To Reproduce opt-1.3b+opt-350m, GPU: 8*40G A100 torch1.12, deepspeed-0.10.0+d6f62217, deepspeed example-f9c3ae05, transformers-4.30.0

modify inputs in hybrid_engine.py to walk around problem in https://github.com/microsoft/DeepSpeed/issues/3998

inputs  = (inputs[0][0:4] , )

DeepSpeed Team

ACTOR_MODEL_PATH=$1 CRITIC_MODEL_PATH=$2 DATA_PATH=$3 ACTOR_ZERO_STAGE=$4 CRITIC_ZERO_STAGE=$5 OUTPUT=$6 if [ "$OUTPUT" == "" ]; then OUTPUT=./output fi if [ "$ACTOR_ZERO_STAGE" == "" ]; then ACTOR_ZERO_STAGE=3 fi if [ "$CRITIC_ZERO_STAGE" == "" ]; then CRITIC_ZERO_STAGE=3 fi mkdir -p $OUTPUT

Num_Padding_at_Beginning=1 # this is model related

Actor_Lr=9.65e-6 Critic_Lr=5e-6 INFERENCE_TP_SIZE=2

deepspeed --master_port 12346 main.py \ --data_path $DATA_PATH \ --data_split 2,4,4 \ --actor_model_name_or_path $ACTOR_MODEL_PATH \ --critic_model_name_or_path $CRITIC_MODEL_PATH \ --num_padding_at_beginning 1 \ --per_device_train_batch_size 4 \ --per_device_mini_train_batch_size 4 \ --generation_batch_numbers 1 \ --ppo_epochs 1 \ --max_answer_seq_len 256 \ --max_prompt_seq_len 256 \ --actor_learning_rate ${Actor_Lr} \ --critic_learning_rate ${Critic_Lr} \ --num_train_epochs 1 \ --lr_scheduler_type cosine \ --gradient_accumulation_steps 1 \ --disable_actor_dropout \ --num_warmup_steps 100 \ --deepspeed --seed 1234 \ --enable_hybrid_engine \ --actor_zero_stage $ACTOR_ZERO_STAGE \ --critic_zero_stage $CRITIC_ZERO_STAGE \ --inference_tp_size ${INFERENCE_TP_SIZE} \ --tp_gather_partition_size 2 \ --enable_ema \ --output_dir $OUTPUT \ &> $OUTPUT/training.log Expected behavior Run the script successfully

LSC527 commented 1 year ago

Facing the same issue.

Little-rookie-ee commented 11 months ago

same error

lusongshuo-mt commented 11 months ago

hi, Is the problem solved?

sunxiaojie99 commented 9 months ago

Is the problem solved?

garrett4wade commented 8 months ago

Hi guys, I believe this is because the gathered ZeRO-3 parameters are not being properly saved into the ds inference module.
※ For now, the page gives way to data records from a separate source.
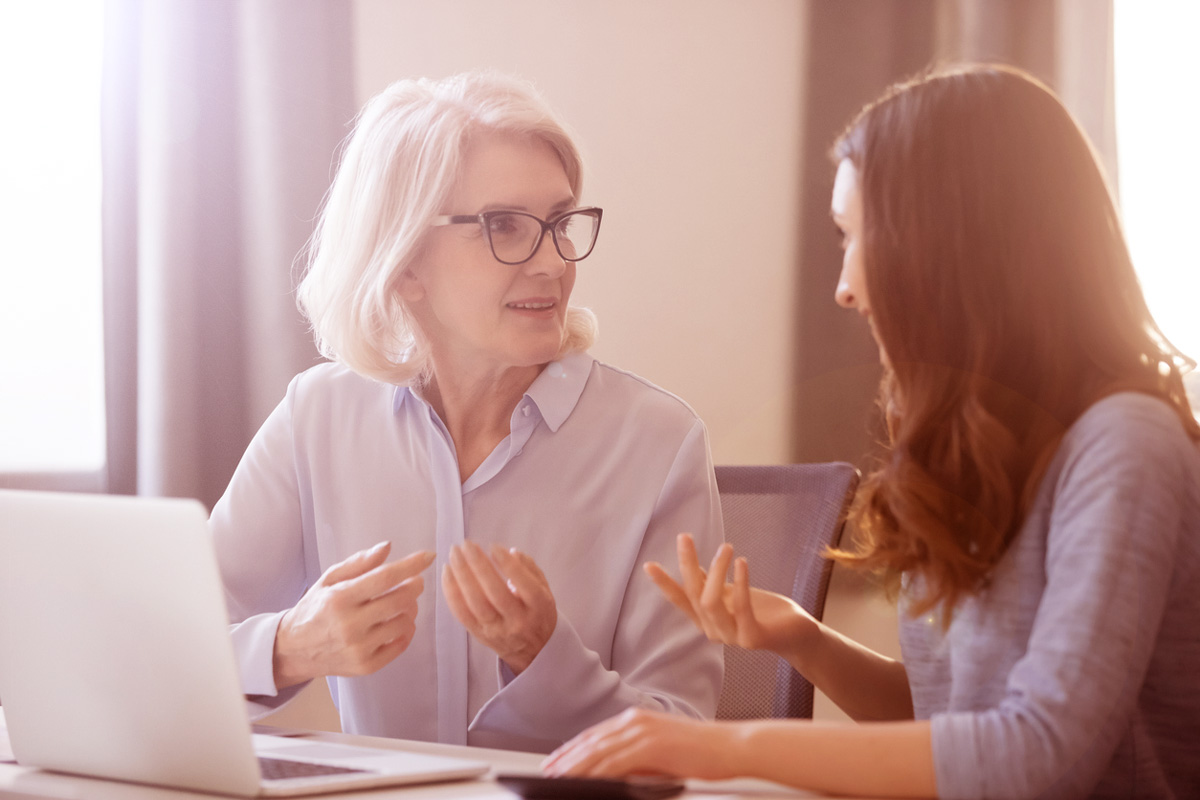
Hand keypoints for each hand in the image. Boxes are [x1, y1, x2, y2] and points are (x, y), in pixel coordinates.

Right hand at [273, 542, 433, 687]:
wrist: (293, 650)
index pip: (384, 578)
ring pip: (404, 622)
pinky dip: (406, 630)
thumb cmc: (315, 608)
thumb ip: (358, 563)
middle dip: (415, 586)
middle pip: (400, 600)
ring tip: (402, 603)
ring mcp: (358, 648)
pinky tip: (398, 622)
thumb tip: (387, 547)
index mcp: (339, 598)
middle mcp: (349, 624)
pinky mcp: (365, 666)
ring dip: (411, 609)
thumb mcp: (329, 580)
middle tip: (415, 582)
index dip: (410, 565)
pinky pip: (401, 645)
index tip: (428, 556)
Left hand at [442, 541, 555, 673]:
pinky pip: (461, 613)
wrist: (533, 651)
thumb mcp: (545, 589)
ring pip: (475, 603)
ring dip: (461, 576)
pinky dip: (451, 592)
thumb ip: (530, 569)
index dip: (507, 565)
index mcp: (539, 607)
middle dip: (478, 566)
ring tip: (454, 554)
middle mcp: (518, 621)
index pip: (523, 584)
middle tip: (467, 545)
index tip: (493, 546)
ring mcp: (497, 630)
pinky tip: (447, 572)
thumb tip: (511, 552)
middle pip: (495, 593)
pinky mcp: (479, 635)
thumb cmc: (537, 612)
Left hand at [542, 708, 736, 779]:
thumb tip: (613, 774)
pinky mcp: (650, 745)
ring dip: (573, 767)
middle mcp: (636, 720)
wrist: (732, 747)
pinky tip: (582, 781)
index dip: (572, 749)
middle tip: (546, 772)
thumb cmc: (703, 753)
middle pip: (591, 741)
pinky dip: (595, 772)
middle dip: (565, 758)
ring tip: (556, 779)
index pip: (596, 735)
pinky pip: (614, 762)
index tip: (555, 762)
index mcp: (638, 718)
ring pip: (597, 751)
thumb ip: (637, 759)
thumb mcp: (662, 753)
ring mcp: (642, 730)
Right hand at [644, 533, 815, 660]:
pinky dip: (739, 582)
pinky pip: (741, 607)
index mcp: (706, 620)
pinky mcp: (752, 638)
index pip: (680, 600)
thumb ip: (712, 584)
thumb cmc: (763, 611)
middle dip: (686, 564)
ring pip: (711, 602)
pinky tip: (741, 562)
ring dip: (717, 570)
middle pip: (693, 594)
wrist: (796, 633)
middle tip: (684, 536)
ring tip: (726, 547)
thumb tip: (692, 565)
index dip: (664, 583)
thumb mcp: (732, 594)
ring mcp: (732, 637)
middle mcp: (713, 630)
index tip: (649, 564)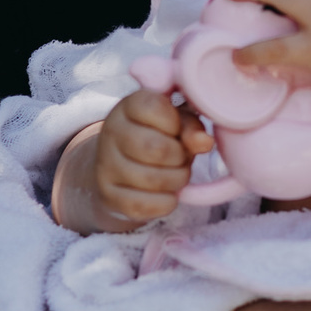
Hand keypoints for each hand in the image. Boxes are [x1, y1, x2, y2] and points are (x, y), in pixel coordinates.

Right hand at [88, 90, 212, 228]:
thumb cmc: (159, 137)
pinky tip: (167, 194)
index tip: (176, 130)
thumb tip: (205, 142)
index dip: (176, 124)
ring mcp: (105, 165)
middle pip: (156, 149)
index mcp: (129, 105)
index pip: (155, 108)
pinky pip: (142, 205)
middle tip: (181, 158)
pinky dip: (165, 202)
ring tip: (176, 175)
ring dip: (176, 181)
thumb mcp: (178, 124)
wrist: (125, 168)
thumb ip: (191, 127)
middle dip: (180, 157)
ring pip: (151, 180)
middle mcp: (111, 131)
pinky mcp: (107, 195)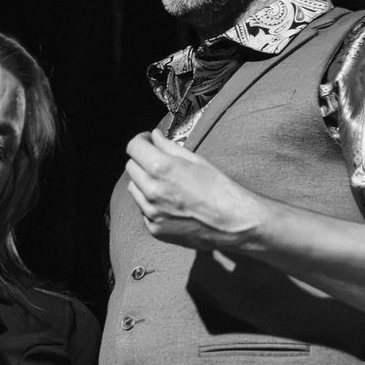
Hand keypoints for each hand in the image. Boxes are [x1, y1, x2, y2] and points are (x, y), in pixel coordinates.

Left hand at [125, 129, 262, 250]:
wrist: (233, 224)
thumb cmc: (220, 190)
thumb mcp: (196, 160)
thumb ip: (169, 146)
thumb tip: (155, 136)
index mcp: (161, 168)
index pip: (133, 147)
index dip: (140, 141)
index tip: (147, 141)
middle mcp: (151, 190)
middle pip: (130, 167)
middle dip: (142, 160)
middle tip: (158, 160)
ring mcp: (150, 212)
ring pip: (134, 189)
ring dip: (144, 182)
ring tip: (166, 184)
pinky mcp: (154, 228)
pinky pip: (143, 209)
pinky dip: (151, 203)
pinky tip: (171, 202)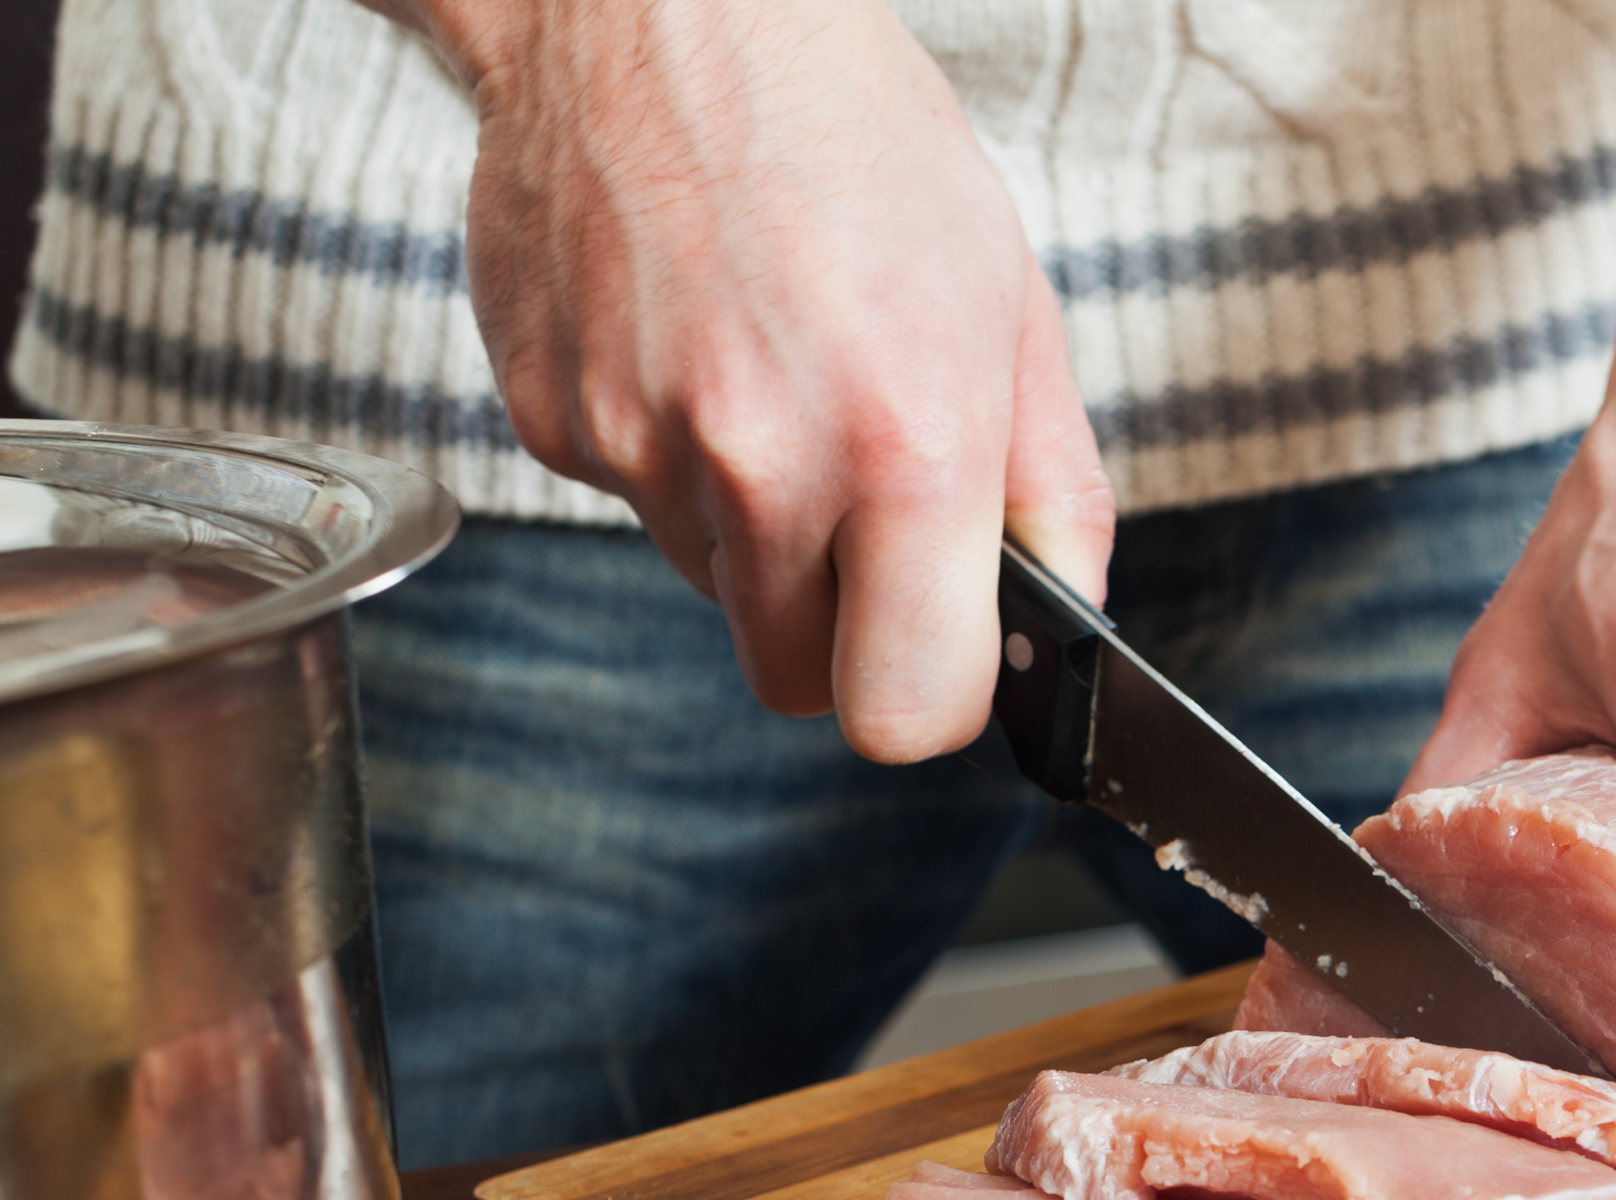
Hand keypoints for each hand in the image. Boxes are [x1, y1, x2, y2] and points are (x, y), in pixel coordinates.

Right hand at [391, 0, 1113, 757]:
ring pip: (715, 594)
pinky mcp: (549, 422)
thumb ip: (1054, 491)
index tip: (941, 651)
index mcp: (904, 445)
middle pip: (795, 687)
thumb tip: (1066, 623)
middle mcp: (760, 464)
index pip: (909, 714)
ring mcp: (637, 446)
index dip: (933, 697)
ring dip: (754, 534)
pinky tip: (697, 347)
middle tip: (862, 519)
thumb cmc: (857, 141)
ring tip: (777, 385)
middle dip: (839, 635)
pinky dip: (670, 459)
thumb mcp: (1013, 307)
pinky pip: (634, 507)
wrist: (656, 9)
I've hacked this issue in several commits within my forked repo, but my testing primarily focused on Llama models, and I utilized it for benchmarking throughput only. I hope this information proves to be useful in resolving the issue in your own use cases.